(Document images with source code)
****

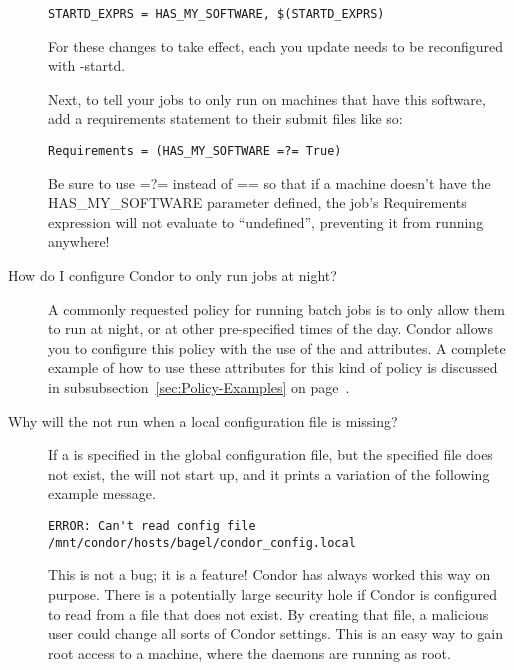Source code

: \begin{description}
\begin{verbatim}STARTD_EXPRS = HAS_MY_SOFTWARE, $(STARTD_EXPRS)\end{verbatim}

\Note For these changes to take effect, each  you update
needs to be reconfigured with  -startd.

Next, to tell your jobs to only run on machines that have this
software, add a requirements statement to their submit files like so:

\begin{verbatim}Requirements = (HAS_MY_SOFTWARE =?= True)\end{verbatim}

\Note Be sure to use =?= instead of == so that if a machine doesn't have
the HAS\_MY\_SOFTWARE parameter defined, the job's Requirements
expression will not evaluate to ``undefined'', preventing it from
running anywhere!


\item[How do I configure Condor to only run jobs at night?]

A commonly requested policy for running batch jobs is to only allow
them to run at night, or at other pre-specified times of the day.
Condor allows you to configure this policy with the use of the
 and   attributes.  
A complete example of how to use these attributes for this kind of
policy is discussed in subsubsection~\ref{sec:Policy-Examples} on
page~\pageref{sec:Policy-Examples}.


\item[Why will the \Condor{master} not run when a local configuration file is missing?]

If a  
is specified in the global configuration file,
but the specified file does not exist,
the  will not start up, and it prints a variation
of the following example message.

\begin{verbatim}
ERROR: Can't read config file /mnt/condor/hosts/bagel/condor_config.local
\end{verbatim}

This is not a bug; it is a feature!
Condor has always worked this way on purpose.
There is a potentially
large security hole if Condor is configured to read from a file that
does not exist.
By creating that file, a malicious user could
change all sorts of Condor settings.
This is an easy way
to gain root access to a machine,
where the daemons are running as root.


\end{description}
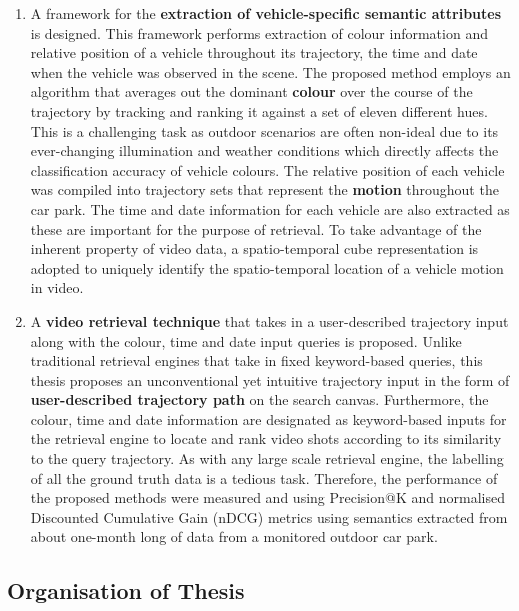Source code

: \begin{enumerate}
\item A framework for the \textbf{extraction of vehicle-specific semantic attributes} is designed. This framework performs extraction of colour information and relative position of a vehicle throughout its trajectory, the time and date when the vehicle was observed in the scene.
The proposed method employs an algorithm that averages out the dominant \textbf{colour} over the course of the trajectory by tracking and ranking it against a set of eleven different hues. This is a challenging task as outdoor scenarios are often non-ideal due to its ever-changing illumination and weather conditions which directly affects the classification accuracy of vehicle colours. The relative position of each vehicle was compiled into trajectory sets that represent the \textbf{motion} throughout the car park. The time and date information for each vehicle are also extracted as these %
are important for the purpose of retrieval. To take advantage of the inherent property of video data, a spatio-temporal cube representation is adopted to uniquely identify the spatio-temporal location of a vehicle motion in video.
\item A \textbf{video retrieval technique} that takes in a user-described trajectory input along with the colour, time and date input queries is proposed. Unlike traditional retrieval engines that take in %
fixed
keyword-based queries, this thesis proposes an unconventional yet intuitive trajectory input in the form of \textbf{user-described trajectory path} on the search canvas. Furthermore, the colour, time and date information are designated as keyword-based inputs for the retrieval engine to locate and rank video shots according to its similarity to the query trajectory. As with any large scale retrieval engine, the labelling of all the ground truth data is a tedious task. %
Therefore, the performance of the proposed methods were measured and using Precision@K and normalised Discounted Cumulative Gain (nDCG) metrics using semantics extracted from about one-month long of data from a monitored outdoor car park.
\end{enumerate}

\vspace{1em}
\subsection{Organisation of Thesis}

****

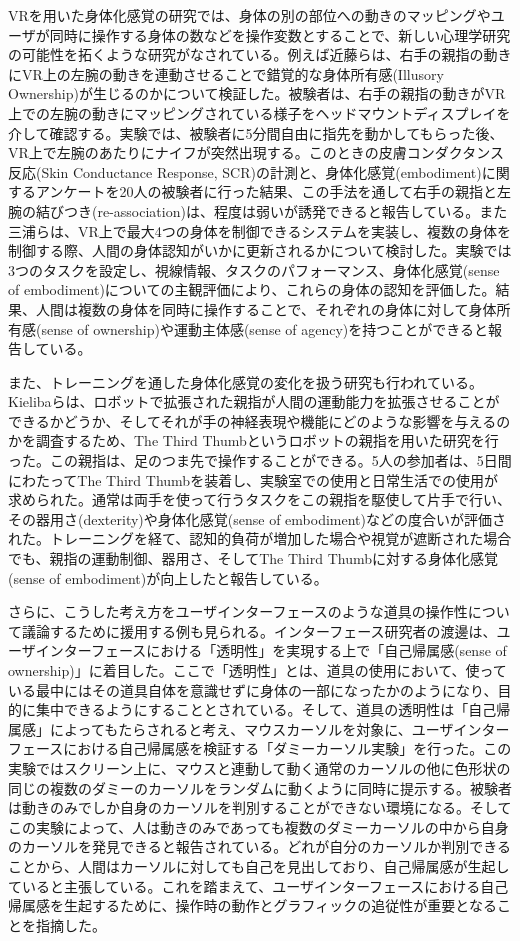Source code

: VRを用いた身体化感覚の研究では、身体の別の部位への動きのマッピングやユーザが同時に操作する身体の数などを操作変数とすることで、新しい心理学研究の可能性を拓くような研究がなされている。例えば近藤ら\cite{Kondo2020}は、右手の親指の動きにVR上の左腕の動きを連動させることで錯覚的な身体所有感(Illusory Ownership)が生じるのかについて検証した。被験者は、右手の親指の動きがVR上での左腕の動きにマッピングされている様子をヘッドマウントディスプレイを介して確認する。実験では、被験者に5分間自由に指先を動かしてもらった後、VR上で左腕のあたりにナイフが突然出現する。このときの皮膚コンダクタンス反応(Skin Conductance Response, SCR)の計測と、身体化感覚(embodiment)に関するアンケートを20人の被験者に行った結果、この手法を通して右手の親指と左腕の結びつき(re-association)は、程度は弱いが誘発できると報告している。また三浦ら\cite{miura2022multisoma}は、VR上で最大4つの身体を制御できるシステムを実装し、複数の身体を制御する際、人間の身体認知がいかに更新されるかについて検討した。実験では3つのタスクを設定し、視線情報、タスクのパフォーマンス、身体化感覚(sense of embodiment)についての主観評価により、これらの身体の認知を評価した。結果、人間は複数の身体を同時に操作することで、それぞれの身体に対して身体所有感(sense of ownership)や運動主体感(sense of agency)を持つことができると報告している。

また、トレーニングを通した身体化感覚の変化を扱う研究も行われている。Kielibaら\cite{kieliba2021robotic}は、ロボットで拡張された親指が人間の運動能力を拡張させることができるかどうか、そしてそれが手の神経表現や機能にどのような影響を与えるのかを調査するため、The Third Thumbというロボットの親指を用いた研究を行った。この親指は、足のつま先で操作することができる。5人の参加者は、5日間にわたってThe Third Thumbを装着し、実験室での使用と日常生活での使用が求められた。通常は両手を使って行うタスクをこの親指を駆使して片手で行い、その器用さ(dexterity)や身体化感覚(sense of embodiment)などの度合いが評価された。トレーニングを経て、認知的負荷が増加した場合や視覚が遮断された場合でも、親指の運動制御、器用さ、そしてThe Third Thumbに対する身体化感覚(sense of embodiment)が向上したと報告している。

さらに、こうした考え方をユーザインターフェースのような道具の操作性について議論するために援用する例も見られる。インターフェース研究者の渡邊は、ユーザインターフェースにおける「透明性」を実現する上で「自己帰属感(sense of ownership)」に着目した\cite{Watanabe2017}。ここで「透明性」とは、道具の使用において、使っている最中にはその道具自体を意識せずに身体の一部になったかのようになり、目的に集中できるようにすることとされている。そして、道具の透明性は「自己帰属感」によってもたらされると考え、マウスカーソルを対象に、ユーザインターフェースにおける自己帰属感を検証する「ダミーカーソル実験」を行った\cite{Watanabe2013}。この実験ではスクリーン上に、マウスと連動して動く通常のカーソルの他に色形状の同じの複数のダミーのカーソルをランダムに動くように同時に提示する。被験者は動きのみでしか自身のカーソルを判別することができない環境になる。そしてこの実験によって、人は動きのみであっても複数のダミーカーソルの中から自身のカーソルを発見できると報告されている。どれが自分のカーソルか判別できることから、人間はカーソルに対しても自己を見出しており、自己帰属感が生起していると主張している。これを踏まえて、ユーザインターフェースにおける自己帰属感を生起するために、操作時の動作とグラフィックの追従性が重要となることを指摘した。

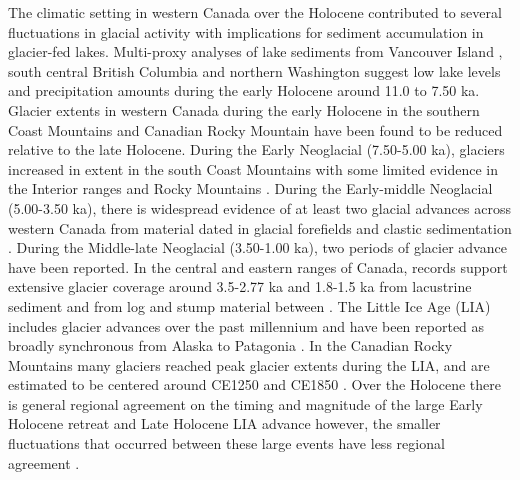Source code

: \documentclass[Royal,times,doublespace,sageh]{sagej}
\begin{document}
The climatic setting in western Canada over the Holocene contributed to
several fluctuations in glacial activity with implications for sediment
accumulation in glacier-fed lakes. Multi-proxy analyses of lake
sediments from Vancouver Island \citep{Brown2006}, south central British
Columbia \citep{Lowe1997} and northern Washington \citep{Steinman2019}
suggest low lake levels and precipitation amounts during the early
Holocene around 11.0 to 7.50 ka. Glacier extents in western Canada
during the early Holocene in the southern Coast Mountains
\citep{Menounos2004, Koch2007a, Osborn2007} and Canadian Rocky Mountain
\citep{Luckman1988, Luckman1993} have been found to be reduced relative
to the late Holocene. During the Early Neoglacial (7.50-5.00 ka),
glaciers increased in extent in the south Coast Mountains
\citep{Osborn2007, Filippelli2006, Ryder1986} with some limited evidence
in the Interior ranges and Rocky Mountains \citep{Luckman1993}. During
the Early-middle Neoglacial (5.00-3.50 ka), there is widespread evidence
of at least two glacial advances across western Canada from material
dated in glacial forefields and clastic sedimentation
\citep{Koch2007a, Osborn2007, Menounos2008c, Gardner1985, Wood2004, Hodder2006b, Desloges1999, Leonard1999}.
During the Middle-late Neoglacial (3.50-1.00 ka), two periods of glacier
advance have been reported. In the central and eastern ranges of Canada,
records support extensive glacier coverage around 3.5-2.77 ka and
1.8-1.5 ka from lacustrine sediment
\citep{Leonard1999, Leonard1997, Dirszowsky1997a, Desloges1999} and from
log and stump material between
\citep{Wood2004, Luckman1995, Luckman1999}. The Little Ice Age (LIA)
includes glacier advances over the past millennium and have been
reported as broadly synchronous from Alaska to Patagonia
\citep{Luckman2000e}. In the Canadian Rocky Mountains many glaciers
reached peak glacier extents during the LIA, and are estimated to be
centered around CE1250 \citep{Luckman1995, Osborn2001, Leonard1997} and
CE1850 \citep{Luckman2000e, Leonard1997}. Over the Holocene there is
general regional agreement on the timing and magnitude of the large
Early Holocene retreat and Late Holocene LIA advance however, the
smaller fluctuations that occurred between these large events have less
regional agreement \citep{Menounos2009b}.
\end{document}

****

*Aim of the task:*
Number of lines above that include "night": state it and nothing else.

*Answer box:*
2